God, this whole stupid disorder just breaks my heart, and makes me want to smash things, throw things, scream and destroy.  Its just so hard.  It doesn’t make sense.  It seems so unfair.  Its incredibly tragic and taxing and emotionally draining.

Biomedicine continues to offer very little — Adahlia is negative for HHV-6, and as strange as it sounds to have been hopeful that your child has a viral infection, I was indeed, for such an infection is curable with antivirals.  There remains no satisfying explanation for why her bone marrow can, but isn’t, producing enough red blood cells for survival.  There are symptoms that don’t make sense, and complications that don’t make sense, and treatments that don’t make sense, and case studies of remissions that don’t make sense.  Biomedicine saves her life roughly every month with a blood transfusion.  But it offers nothing that is satisfying.

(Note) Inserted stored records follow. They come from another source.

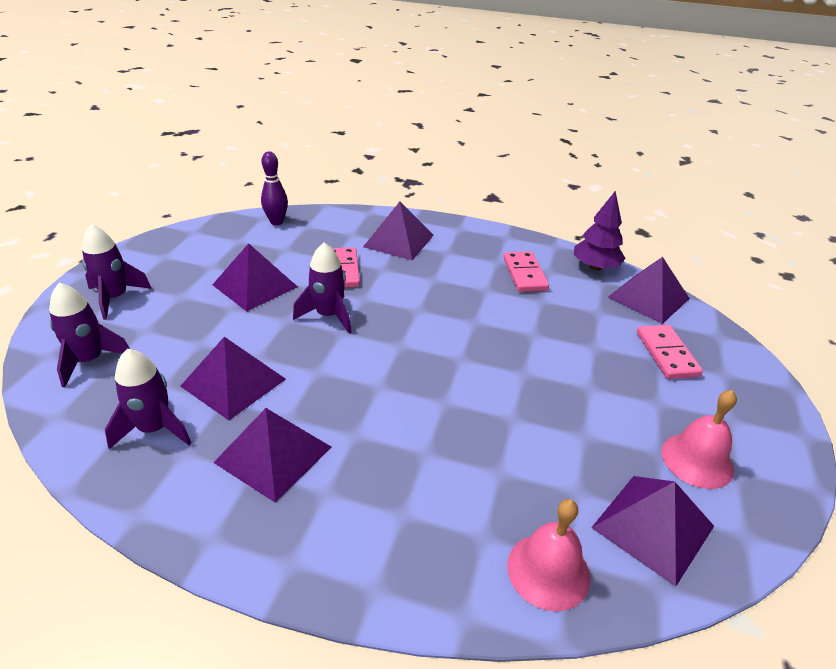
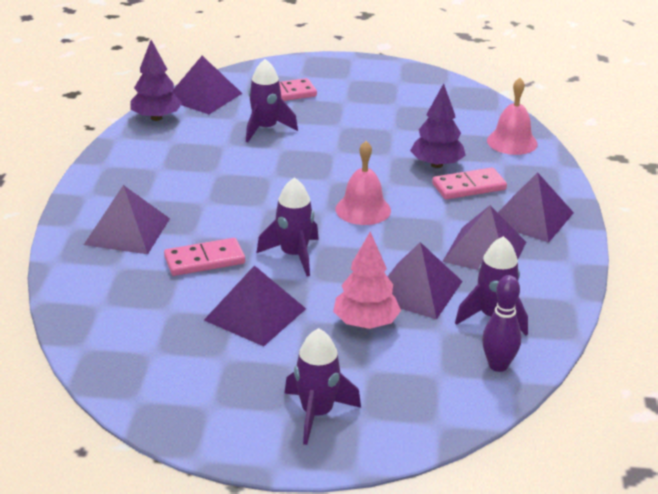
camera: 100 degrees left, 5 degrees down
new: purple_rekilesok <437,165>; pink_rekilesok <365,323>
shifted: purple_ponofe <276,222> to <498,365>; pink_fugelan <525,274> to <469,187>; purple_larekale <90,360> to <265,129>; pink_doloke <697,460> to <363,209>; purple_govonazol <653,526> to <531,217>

And yet, there is hope.  There are natural and acupuncture modalities and methods that do make sense, and theoretically should help.  There are case studies and reports and techniques to improve vitality, restore homeostasis and functionality, and aid the body in repairing itself.  I am doing everything I can.  Its not everything I could do, though.  And its not enough.

Adahlia just cried out a pitiful “nooooo!” in her sleep.  She is having a nightmare, and I need to go to her.   And then I need to go into the other room and do some acupuncture on myself.   And then I need to sleep, because I am exhausted.

And because we have another big day tomorrow.  An impressive slew of various supplements and medicines and interventions, one of which, or the combination of which, I am hopeful will help her.  Because I am determined to help her.  Because it will kill me if I don’t help her, so I might as well nearly kill myself trying to help her.

And because she will want to see her flowers, green stalks and leaves pushing out of the earth, which she touches carefully with just one finger, so that she doesn’t hurt them.